Tuesday, September 24, 2013

Long-Term Oil Price Trends

The following chart shows the 5-year, 10-year, and 20-year moving averages of the price of crude oil in inflation adjusted terms (August 2013 dollars).

Click to enlarge.

There is no good news in the 10-year and 20-year moving averages. Both are currently at record highs and climbing.

The only good news here is that the 5-year moving average is rolling over. However, this news is offset by the fact that the current price of oil @ $102.73 is well above the 5-year moving average. Should it stay there then the rolling over will be temporary.

What could cause the 5-year moving average to continue to roll over? A recession brought on by high-priced oil could certainly do it. For the first time in U.S. history (March 2012 to March 2013), the real price of oil averaged more than $90 over a 5-year period (August 2013 Dollars). What a drag.
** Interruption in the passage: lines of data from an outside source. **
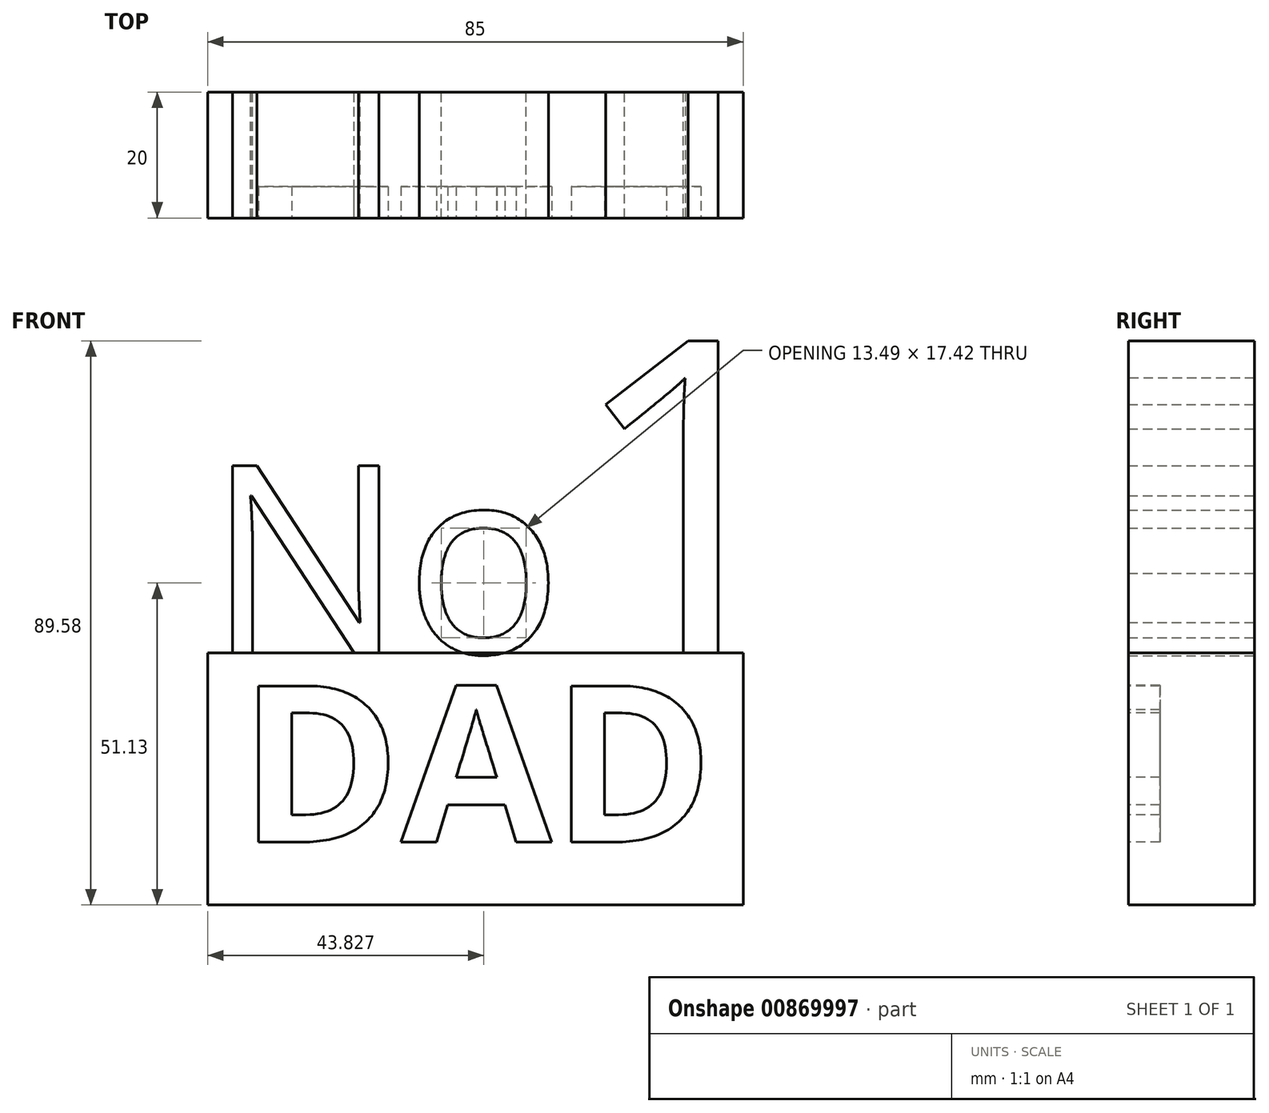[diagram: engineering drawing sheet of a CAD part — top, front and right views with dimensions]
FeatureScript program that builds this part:
annotation { "Feature Type Name" : "Feature", "Feature Type Description" : "" }
export const myFeature = defineFeature(function(context is Context, id is Id, definition is map)
    precondition{}
    {
        {
            var Q0;
            Q0=qCreatedBy(makeId("Front.planeOp"),FACE);
            var sketch = newSketch(context, id + "F0", { "sketchPlane" : qUnion([Q0])});
            skText(sketch, "E0", { "text": "No", "fontName": "OpenSans-Regular.ttf"});
            skText(sketch, "E1", { "text": "1", "fontName": "OpenSans-Regular.ttf"});
            const initialGuessF0  = {"E0": [-0.05694, 0, 1, 0, 0.03], "E1": [0, 0, 1, 0, 0.05]};
            skSetInitialGuess(sketch, initialGuessF0);
            skSolve(sketch);
        }
        {
            var Q0;
            Q0 = qSketchRegion(id + "F0", true);
            extrude(context, id + "F1", {"entities" : qUnion([Q0]), "endBound" : BoundingType.SYMMETRIC, "depth" : 20 * mm, "offsetDistance" : 25 * mm});
        }
        {
            var Q0;
            Q0=qCreatedBy(makeId("Front.planeOp"),FACE);
            var sketch = newSketch(context, id + "F2", { "sketchPlane" : qUnion([Q0])});
            skLineSegment(sketch, "E2.bottom", {"start": v(-56.77, 0) * mm, "end": v(28.23, 0) * mm});
            skLineSegment(sketch, "E2.top", {"start": v(-56.77, -40) * mm, "end": v(28.23, -40) * mm});
            skLineSegment(sketch, "E2.left", {"start": v(-56.77, 0) * mm, "end": v(-56.77, -40) * mm});
            skLineSegment(sketch, "E2.right", {"start": v(28.23, 0) * mm, "end": v(28.23, -40) * mm});
            skSolve(sketch);
        }
        {
            var Q0;
            Q0=makeQuery(id+"F2.imprint","IMPRINT",FACE,{"disambiguationData":[TD([[makeQuery(id+"F2.imprint","IMPRINT",EDGE,{"derivedFrom":sQuery(id+"F2.wireOp",EDGE,"E2.bottom")}),-1.0]])]});
            extrude(context, id + "F3", {"entities" : qUnion([Q0]), "endBound" : BoundingType.SYMMETRIC, "depth" : 20 * mm, "offsetDistance" : 25 * mm});
        }
        {
            var Q0;
            Q0=makeQuery(id+"F3.opExtrude","CAP_FACE",FACE,{"disambiguationData":[OSD([sQuery(id+"F2.wireOp",EDGE,"E2.bottom"),sQuery(id+"F2.wireOp",EDGE,"E2.top"),sQuery(id+"F2.wireOp",EDGE,"E2.left"),sQuery(id+"F2.wireOp",EDGE,"E2.right")])],"isStart":false});
            var sketch = newSketch(context, id + "F4", { "sketchPlane" : qUnion([Q0])});
            skText(sketch, "E3", { "text": "DAD", "fontName": "OpenSans-Bold.ttf"});
            const initialGuessF4  = {"E3": [-0.05182, -0.03, 1, 0, 0.025]};
            skSetInitialGuess(sketch, initialGuessF4);
            skSolve(sketch);
        }
        {
            var Q0;
            Q0 = qSketchRegion(id + "F4", true);
            extrude(context, id + "F5", {"entities" : qUnion([Q0]), "operationType" : NewBodyOperationType.REMOVE, "oppositeDirection" : true, "depth" : 5 * mm, "offsetDistance" : 25 * mm});
        }
    });
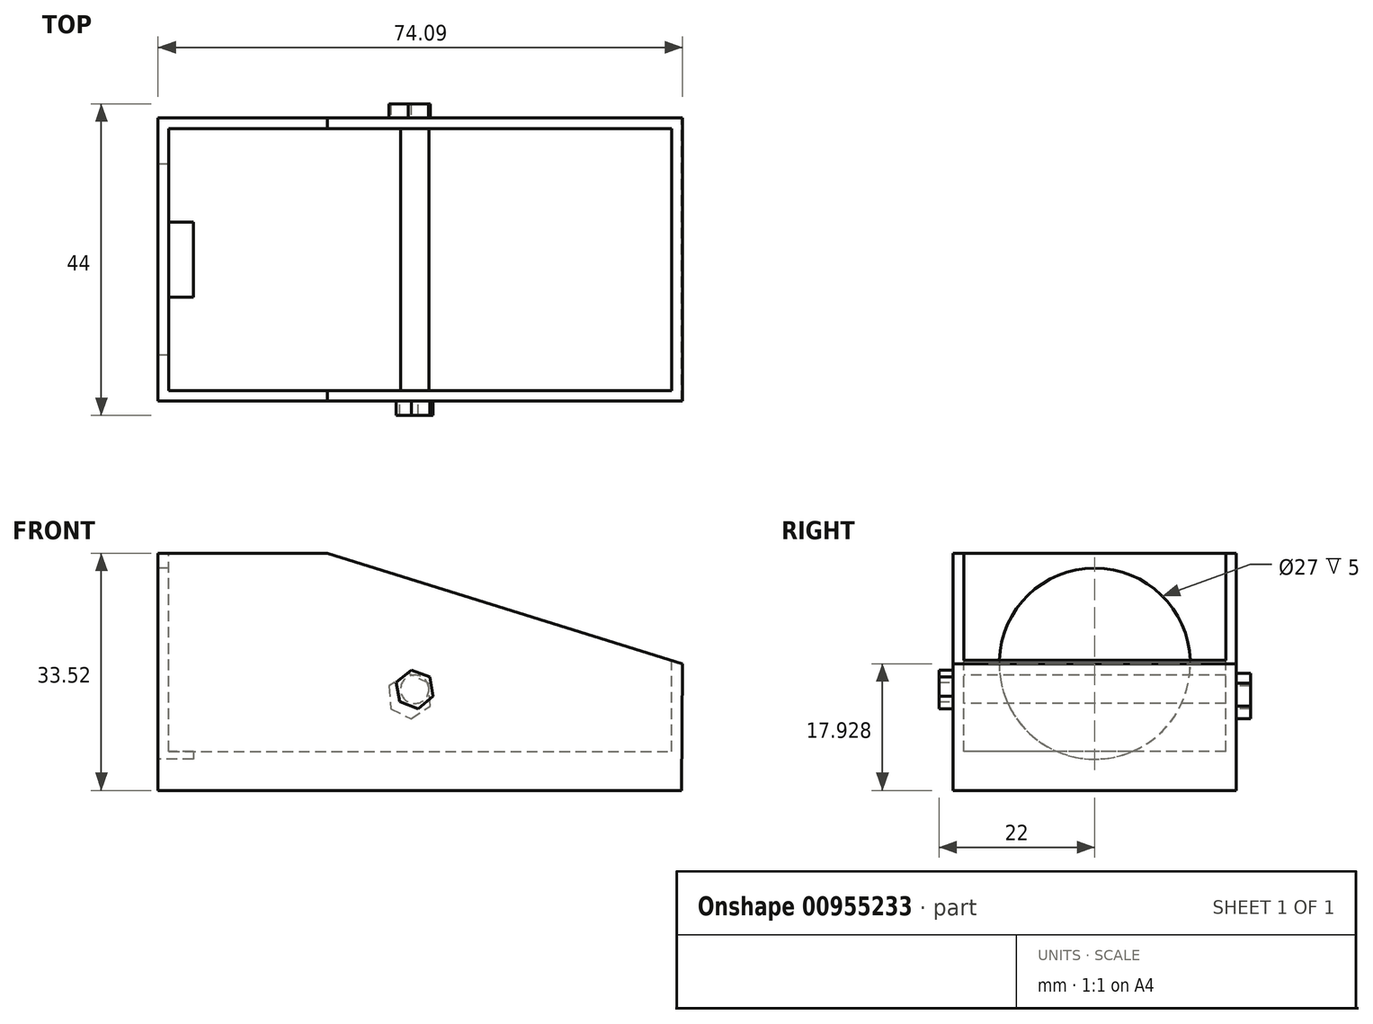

For what it is worth, nothing tends to kill higher prices like higher prices (most bubble watchers would agree). Note that the perpetually increasing upward trend in total miles driven has failed.

No predictions here, simply observations.

Source Data:
St. Louis Fed: Crude Oil Prices (WTI)
St. Louis Fed: CPI


Troy said...

I've spent the past 2 weeks driving my friend's Leaf around Santa Cruz (house-sitting again).

I get around 4 miles per kwhr. The car charges overnight, so that's 10c for 4 miles, or $1 for 40.

SO great puttering around town not having to think about gasoline costs.

Stagflationary Mark said...


It is my secret hope (not so secret now) that everyone but me converts to electric cars so that I won't have to.